Still no taxes, no Guy, no scrofula to cure. So bored. Told Palmer we're going on a trip to Nottingham. Someone had better have some answers for me when I get there. I still haven't forgiven Vaizey for spectacularly failing to kill Richard.

Day 7

Had Guy brought to me early this morning. Swore he loved me, but honestly, he didn't even bring me the lion back. And Hood is not dead. Again. I'm starting to doubt Guy's love for me. Gave him new mission: kill Vaizey. Someone is going to pay for all this incompetence. I need the tax money to keep [myself looking pretty] the kingdom from going to rack and ruin while my idiot brother is off playing soldiers.

Sent Palmer off as decoy, though he's nowhere near as handsome as I am and probably won't fool anyone.

Day 8

Arrived in Nottingham. Vaizey still alive. I am not pleased. Met Guy's sister, Isabella. What a [fox] fine young woman. I think her and I are going to be good friends.

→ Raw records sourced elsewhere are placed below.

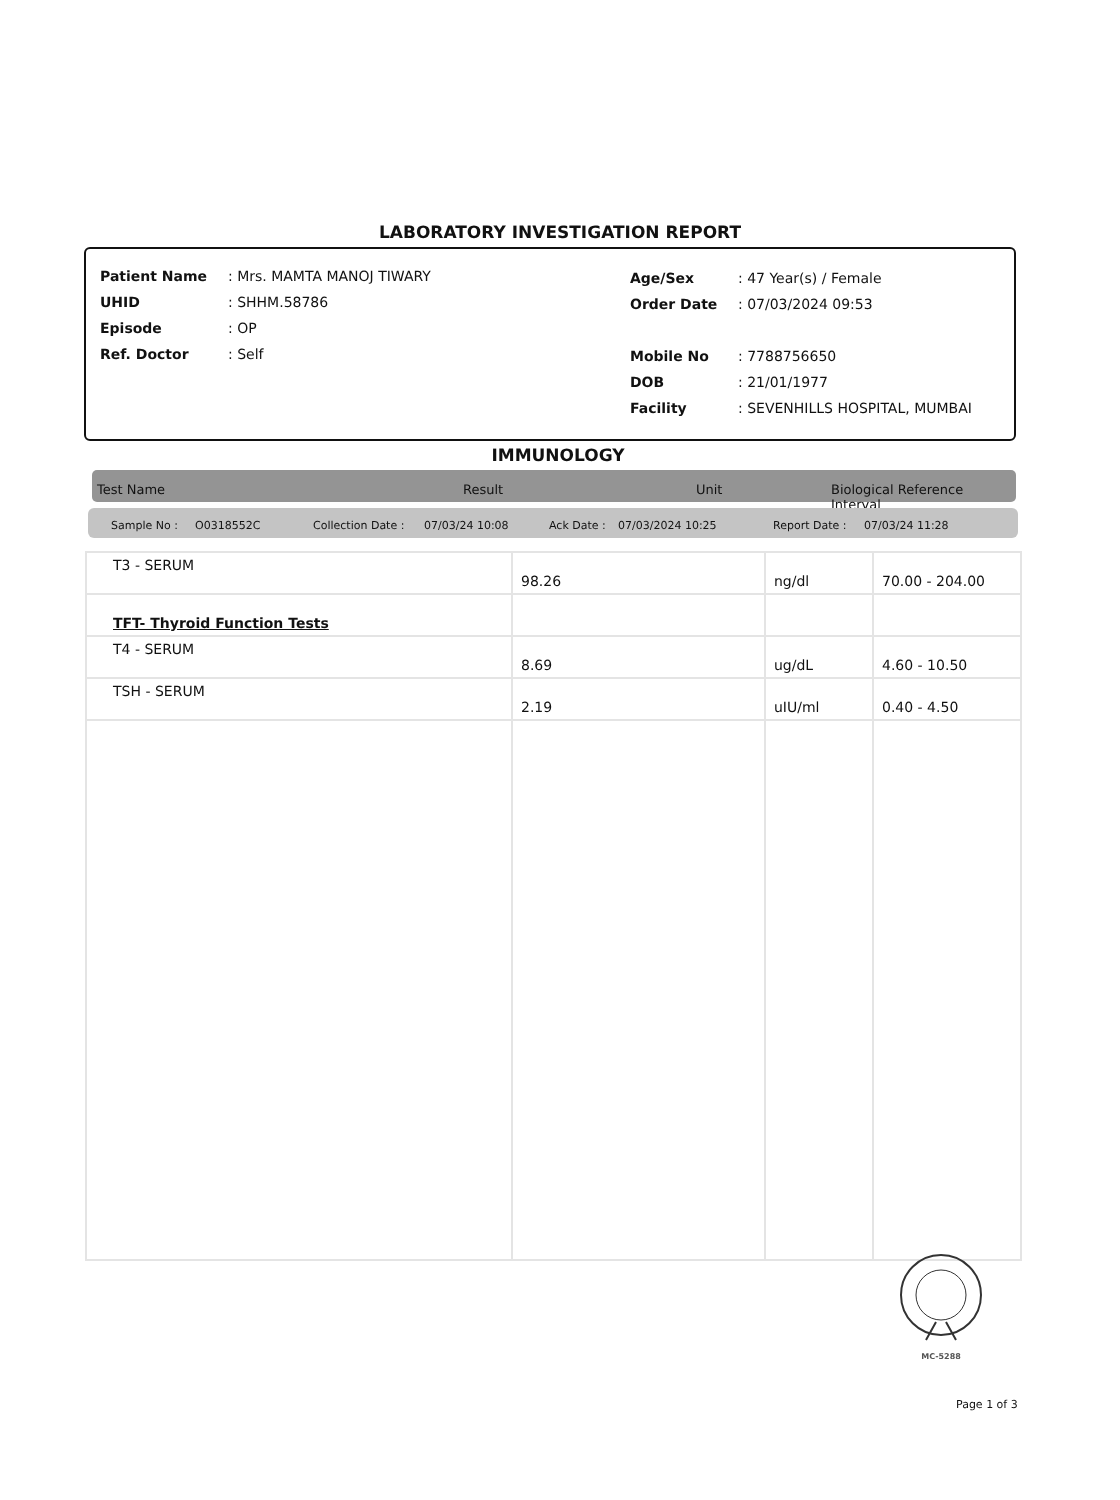LABORATORY INVESTIGATION REPORT
| Patient Name | : Mrs. MAMTA MANOJ TIWARY |
| UHID | : SHHM.58786 |
| Episode | : OP |
| Ref. Doctor | : Self |
| Age/Sex | : 47 Year(s) / Female |
| Order Date | : 07/03/2024 09:53 |
| Mobile No | : 7788756650 |
| DOB | : 21/01/1977 |
| Facility | : SEVENHILLS HOSPITAL, MUMBAI |
IMMUNOLOGY
Test Name Result Unit Biological Reference Interval
Sample No : O0318552C Collection Date : 07/03/24 10:08 Ack Date : 07/03/2024 10:25 Report Date : 07/03/24 11:28
| T3 - SERUM | 98.26 | ng/dl | 70.00 - 204.00 |
| TFT- Thyroid Function Tests | | | |
| T4 - SERUM | 8.69 | ug/dL | 4.60 - 10.50 |
| TSH - SERUM | 2.19 | uIU/ml | 0.40 - 4.50 |
MC-5288
Page 1 of 3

Told Vaizey to kill Guy. Now that's going to be fun to watch! Maybe they'll somehow kill each other at the same time and I can appoint new staff all round, ones who are suitably in awe of my greatness.

Palmer showed up and called me a coward. Had him arrested for pretending to be me.

Day 9

Went out to Locksley. This is where Robin Hood hangs around when he's not breaking into Nottingham Castle, apparently. The great unwashed were out for some kind of awful wedding. Just what we need, more peasant babies. Told soldiers to burn church down. For some reason Isabella got all upset about doing it while it was full of villagers. Well I've got to keep the population down somehow. Anyway, all of this anguish made her [bosom heave delightfully] flushed.

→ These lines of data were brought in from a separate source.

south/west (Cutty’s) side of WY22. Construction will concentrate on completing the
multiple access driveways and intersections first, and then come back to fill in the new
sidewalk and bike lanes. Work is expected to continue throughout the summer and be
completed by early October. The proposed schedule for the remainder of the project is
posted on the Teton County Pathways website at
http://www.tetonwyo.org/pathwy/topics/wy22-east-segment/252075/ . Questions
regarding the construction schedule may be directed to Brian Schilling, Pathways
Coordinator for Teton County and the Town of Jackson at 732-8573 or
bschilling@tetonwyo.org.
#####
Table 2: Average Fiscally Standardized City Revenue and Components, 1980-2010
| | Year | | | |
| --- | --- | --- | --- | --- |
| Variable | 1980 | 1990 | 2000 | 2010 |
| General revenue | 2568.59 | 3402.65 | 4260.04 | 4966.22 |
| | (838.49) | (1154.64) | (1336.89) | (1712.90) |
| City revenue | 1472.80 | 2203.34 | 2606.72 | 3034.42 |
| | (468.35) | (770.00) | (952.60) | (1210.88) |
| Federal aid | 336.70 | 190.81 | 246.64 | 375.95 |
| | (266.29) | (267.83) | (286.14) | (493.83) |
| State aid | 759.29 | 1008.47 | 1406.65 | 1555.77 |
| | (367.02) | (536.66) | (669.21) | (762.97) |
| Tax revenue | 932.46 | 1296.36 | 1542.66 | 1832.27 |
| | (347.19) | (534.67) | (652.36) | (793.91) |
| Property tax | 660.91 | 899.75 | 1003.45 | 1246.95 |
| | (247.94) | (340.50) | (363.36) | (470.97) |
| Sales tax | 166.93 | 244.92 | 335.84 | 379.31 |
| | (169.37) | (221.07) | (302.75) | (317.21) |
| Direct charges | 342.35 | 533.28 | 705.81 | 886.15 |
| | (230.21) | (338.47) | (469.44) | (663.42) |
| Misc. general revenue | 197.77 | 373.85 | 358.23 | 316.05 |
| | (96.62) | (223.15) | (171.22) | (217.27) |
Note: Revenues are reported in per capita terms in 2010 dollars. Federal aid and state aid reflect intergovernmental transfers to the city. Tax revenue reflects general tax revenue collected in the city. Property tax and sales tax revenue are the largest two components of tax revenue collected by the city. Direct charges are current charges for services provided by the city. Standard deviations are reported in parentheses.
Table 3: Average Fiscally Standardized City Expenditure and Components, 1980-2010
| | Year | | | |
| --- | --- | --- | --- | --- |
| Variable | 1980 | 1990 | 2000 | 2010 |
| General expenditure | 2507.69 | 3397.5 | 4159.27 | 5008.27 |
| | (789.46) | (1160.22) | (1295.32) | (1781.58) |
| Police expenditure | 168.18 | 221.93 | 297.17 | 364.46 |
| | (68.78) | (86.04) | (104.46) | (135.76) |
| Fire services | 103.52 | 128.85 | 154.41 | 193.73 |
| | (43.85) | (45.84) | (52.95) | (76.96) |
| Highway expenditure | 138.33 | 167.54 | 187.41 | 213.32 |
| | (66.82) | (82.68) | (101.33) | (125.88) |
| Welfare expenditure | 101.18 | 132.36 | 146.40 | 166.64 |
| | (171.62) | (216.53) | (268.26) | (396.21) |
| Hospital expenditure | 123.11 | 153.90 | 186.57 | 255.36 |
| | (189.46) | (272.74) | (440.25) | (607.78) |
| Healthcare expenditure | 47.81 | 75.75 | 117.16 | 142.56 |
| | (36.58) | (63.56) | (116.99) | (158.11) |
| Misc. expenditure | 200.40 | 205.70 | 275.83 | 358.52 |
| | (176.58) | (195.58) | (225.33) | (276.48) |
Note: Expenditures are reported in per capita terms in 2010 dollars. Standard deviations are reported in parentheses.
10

Went home for nap. Later Isabella showed up with her bodice torn open [unfortunately] luckily only part way. She told us a dreadfully exciting tale of how she valiantly beat off the outlaws one by one, and said "Long Live King John" in such breathless adoration that I had to send all the courtiers out so I could have a Moment.

Day 10

Palmer found a case of scrofula so I reluctantly postponed his execution. Ho hum. I want to see someone get it in the neck today though. I wonder what's become of Guy and Vaizey?

Day 11

Peasant refused to heal, what is it with these people! Don't they love me? The traitorous wench must have had the wrong kind of scrofula. I would have had her executed, but there was a minor kerfuffle that I don't particularly feel like talking about.

Oh, finally, Vaizey is dead. I'd have preferred it to be Robin, but I wouldn't have minded if had been Guy. At this point, I'd have settled for Palmer, but someone was going to die today on my orders or I'm not [King] Prince John!

Blamed Sheriff's death on Robin (who else) and now I supposed I have to make Guy the new Sheriff. Give him one day before he's cocked that up too.

Isabella kept calling "King John". Think she loves me, and why wouldn't she?